Passage shown:
==============================
John Roberts: John contacted me a
few weeks before the end of my M. Phil. course at UCL. We worked together
for four years, on a range of projects in such areas as environmental impact
assessment and the role of ecologists in the planning system. A huge influence,
not least in providing a model of an independent think tank and consultancy,
of which TEST was one of the first.
Roger McGlynn: A colleague at TEST, Roger moved to Barnes
- a visit to him in the summer of 1975 resulted in our decision to buy the
house in the next street that we have lived in ever since.
Bernard Dixon: As editor of New Scientist, Bernard
was a long-standing sponsor of my writing.
Teddy Goldsmith: He and I ended up
sharing a hotel bedroom for most of a week in Reykjavik during Nicholas Polunin's
Second International Conference on the Environment Future. I had long admired
Teddy's work with The Ecologist, although didn't always agree. Elaine,
Gaia (aged around three weeks) and I stayed with him and his family in Cornwall
while I did a New Scientist piece on English China Clays. Among others
staying were Laurence D. and Hilda Cherry Hills, who founded the Henry Doubleday
Research Association (HDRA).
Charles Medawar: A founder of Social Audit. I wrote of
his work in New Scientist in 1978. In 1996 he became a founder-member
of SustainAbility's Council.
James Lovelock: I saw a piece he wrote
in New Scientist in 1976 on his Gaia Hypothesis and decided if Elaine
and I ever had a daughter, she would be Gaia. Gaia was born the following
year. Many years later, on 22 March 1985, Elaine's idea of a time-capsule
of seeds and books (including The Gaia Atlas
of Planet Management) resulted in a capsule that you can still see
in the Princess of Wales greenhouse at Kew Gardens. I later worked alongside
him on the sustainability panel for the ill-fated Millennium Dome.
Gaia & Hania: I always said to Elaine that I wanted
two daughters. When Hania arrived in 1979, Elaine said words to the effect
of: "There you are, that's your lot!" Their influence is so pervasive
it's hard to know where to start.
==============================
Record set:

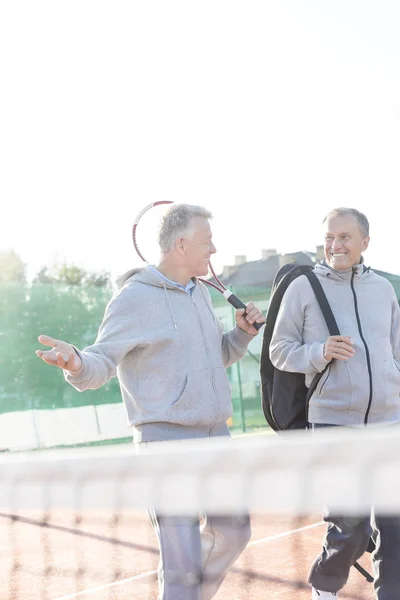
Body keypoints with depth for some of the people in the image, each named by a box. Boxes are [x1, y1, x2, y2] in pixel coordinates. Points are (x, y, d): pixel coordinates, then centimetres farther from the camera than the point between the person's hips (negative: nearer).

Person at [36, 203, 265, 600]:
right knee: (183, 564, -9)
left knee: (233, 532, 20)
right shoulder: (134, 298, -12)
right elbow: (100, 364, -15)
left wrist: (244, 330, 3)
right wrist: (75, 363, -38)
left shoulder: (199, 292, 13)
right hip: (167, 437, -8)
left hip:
==============================
Work required:
Pick up the passage about people who shaped the writer's life and work, starting right after its last sentence.

Response for this exercise:
Roger S. Payne: One of my favourite
records during this period was Songs of the
Humpback Whales (CRM Records, Dem Mar, California), recorded at sea
through hydrophones by Dr Roger S. Payne. I used to turn the lights out and
play the sounds of humpback and blue whales singing to Gaia and Hania late
at night. It was like being immersed in a totally different realm, with these
great creatures all around. Also had his album Deep Voices. As Payne
said at the time, the world was "turning on to whales" - and he
played a key role in the process.
Max Nicholson: Max asked me in 1978 to help set up Environmental
Data Services (ENDS) with David Layton. I had read his book The Environmental
Revolution: A Guide for the New Masters of the Earth (1970) years before
meeting him. We worked together for 4-5 years directly, then continued to
conspire over the years until his death in April 2003.
It turned out he had influenced me early on, when I was 11.
I had asked all the boys at my prep school [see Major
'Ned' Adams] for their pocket money for two weeks for the just-formed
the World Wildlife Fund (WWF: later the World Wide Fund for nature). Could
never recall where that idea had come from. One day when we were driving down
to WWF (which he co-founded) in the early 1980s, I told Max the story - and
he said he had got four pages on WWF into a newspaper in 1961. Suddenly I
remembered going into the school library and seeing the paper on a reading
stand - that's where seeds were sown in the fertile ground Mother Superior
had prepared.
So Max influenced me for more than 40 years. His obituary in
The Times (30 April 2003) covered only a few of his extraordinary contributions.
But one aspect it did touch on was telling: I remember being fascinated by
his appointment during WWII as head of the Ministry of War Transport's allocation
of tonnage division. Among other things, he oversaw the Pool of London at
a time when Britain was being progressively starved by the U-boat campaign.
His efforts then meant that he attended wartime summit meetings in Cairo,
Quebec, Yalta and Potsdam. He told me that managing the complex dynamics involved
in the Pool of London (including the interplay between ship arrivals, the
tides and bombing raids) was much easier for an ecologist.
Max was born in 1904 and was 98 when he died. He and I were
from very different wings of the environmental movement: he much more scientific,
me more emotionally engaged, but we both agreed that ecological principles
have to be fully integrated into our economies, a challenge that is no less
urgent than when he and I first met.
I wrote an obituary for Resurgence.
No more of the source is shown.